## Start Text segment

Thursday, November 10, 2011

Homework assignment: gameplan

As assigned by JoshJitsu:

From Feet:
a variety of judo throws/footsweeps, executed poorly if at all, depending on what they give me... nothing as pretty as a seoi nage though
single legs or double legs to reaps
ankle picks
Russians
Monkey flips

From Knees:
Ankle pick to side control
Seated guard to butterfly/hook sweep
or to spider guard> sweep
or half guard >old school sweep
Loop Choke

Opponent’s Guard:
Guard break via whatever method followed by knee-through pass
From halfguard, Mendes Bros or Donald/Daniel pass
Standup with knee or ankle control -> Toreador pass to side control

Opponent’s Butterfly guard:
Daniel pass
Marcelo pass

My Butterfly:
Over/Under sweep
Armdrag to the Back.
Loop choke

My Guard: (my pitiful whitebelt guard)

My primary goal is always to sweep or take the back. I want to get on top. I threaten chokes and armlocks to force them to defend, then take advantage of their reactions.

## End Text segment
## Start Dataset rows

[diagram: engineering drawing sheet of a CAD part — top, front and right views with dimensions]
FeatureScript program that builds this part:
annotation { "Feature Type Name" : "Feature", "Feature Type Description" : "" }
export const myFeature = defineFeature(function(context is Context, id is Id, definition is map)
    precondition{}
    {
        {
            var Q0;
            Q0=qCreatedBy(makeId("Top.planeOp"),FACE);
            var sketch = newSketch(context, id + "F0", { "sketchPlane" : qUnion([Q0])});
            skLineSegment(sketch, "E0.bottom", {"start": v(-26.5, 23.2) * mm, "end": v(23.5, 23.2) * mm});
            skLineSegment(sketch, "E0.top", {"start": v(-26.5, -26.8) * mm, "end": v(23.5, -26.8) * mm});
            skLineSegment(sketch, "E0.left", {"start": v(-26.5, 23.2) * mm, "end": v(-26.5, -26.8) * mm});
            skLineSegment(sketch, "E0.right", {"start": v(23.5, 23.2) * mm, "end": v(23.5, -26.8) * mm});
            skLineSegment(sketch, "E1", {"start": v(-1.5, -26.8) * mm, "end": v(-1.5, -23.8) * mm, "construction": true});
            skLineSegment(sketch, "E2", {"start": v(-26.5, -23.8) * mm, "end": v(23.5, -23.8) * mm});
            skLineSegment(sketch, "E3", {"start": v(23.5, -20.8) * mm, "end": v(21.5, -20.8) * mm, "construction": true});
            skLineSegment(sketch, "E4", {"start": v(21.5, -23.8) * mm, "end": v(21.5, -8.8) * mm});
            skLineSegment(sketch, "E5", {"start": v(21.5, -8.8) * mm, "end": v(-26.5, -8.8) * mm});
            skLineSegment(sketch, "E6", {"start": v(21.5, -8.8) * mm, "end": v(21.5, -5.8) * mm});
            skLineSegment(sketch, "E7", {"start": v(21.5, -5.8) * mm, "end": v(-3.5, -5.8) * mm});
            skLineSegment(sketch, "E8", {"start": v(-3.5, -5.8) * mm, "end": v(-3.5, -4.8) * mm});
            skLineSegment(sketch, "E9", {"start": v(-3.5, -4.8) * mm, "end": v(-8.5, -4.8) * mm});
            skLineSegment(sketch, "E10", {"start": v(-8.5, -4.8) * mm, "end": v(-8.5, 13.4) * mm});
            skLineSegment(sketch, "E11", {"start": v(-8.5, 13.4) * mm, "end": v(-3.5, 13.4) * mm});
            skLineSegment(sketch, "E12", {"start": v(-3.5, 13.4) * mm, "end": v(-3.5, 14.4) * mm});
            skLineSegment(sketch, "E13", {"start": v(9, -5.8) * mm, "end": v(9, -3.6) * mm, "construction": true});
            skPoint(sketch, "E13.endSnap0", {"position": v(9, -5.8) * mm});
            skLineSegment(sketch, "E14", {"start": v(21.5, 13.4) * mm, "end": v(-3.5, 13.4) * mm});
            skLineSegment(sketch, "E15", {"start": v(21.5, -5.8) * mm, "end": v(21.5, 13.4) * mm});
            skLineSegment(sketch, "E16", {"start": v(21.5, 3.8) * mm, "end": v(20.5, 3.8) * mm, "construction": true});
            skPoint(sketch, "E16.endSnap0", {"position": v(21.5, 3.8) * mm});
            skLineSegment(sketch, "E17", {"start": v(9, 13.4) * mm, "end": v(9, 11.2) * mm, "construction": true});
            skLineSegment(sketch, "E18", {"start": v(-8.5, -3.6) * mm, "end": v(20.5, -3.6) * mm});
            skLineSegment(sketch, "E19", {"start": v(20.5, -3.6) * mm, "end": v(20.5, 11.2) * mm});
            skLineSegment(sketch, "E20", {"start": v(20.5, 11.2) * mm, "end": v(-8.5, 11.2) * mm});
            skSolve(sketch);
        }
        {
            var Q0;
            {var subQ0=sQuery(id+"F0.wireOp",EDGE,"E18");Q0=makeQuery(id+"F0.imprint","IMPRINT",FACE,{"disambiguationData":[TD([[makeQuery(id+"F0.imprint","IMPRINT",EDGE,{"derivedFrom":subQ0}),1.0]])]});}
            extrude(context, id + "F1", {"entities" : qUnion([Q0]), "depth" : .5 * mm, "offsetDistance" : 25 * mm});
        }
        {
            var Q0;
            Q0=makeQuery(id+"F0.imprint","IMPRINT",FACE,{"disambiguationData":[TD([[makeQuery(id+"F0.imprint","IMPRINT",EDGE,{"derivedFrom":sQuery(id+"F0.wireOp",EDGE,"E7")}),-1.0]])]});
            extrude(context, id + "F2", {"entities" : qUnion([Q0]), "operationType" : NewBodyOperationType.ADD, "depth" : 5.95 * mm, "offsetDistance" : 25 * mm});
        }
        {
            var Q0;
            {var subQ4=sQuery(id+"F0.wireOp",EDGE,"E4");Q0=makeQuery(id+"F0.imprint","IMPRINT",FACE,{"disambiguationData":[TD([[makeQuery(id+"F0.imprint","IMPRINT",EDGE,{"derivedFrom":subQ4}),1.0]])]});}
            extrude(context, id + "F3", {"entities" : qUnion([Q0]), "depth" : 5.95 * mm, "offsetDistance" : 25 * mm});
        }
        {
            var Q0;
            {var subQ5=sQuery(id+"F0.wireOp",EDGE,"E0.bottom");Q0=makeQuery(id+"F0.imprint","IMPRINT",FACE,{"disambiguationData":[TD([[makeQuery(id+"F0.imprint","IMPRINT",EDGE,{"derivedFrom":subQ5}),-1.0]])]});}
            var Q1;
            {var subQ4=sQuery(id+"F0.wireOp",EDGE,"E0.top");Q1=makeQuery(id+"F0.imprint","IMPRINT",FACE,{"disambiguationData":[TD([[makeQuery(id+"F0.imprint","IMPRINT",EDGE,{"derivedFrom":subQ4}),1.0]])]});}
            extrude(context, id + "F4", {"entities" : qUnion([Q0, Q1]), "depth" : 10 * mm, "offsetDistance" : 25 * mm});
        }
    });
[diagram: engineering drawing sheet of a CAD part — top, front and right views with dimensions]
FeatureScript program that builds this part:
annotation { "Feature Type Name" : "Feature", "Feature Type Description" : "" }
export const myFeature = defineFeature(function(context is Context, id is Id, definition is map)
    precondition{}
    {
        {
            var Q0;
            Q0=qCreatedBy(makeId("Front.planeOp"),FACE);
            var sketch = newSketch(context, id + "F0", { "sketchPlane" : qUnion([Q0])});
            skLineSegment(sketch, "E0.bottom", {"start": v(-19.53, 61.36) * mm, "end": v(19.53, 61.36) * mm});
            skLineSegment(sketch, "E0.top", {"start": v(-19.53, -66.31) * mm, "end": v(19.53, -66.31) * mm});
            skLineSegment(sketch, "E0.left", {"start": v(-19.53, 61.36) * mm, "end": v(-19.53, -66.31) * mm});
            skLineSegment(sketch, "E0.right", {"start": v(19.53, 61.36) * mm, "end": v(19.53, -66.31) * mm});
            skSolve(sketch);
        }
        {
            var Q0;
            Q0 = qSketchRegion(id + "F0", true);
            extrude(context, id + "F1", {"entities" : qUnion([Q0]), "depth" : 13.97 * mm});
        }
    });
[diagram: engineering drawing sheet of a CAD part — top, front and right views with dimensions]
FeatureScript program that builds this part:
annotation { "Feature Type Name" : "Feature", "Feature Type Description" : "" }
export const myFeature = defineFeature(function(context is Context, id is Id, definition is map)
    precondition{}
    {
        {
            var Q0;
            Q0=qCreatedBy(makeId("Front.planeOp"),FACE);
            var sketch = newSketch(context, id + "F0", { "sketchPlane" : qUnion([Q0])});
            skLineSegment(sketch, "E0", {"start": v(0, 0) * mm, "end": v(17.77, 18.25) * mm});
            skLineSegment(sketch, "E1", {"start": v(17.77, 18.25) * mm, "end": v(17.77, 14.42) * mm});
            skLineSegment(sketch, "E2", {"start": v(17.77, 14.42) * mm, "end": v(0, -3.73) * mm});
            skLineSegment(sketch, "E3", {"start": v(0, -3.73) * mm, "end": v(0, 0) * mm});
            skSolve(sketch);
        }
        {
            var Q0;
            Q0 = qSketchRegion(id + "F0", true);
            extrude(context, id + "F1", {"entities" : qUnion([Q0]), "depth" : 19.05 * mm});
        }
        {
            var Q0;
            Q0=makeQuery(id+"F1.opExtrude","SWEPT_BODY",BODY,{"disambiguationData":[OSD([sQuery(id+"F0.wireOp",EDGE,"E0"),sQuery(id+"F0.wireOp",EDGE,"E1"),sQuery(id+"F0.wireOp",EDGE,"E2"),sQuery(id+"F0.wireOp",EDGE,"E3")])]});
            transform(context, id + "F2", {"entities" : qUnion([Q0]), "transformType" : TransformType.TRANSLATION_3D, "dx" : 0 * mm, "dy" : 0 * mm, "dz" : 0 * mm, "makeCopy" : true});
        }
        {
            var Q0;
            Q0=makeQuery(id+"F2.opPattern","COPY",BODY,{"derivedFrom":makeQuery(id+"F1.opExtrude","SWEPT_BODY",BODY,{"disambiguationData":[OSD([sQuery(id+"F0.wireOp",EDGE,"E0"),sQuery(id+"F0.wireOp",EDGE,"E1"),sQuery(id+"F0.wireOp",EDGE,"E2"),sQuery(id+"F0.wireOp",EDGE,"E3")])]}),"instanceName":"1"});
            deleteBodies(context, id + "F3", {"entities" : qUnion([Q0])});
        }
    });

## End Dataset rows

__The task__
In the gameplan post, which two passes are listed against an opponent's butterfly guard? The listing plays no part in what comes next.

__Answer to the task__
The Daniel pass and the Marcelo pass.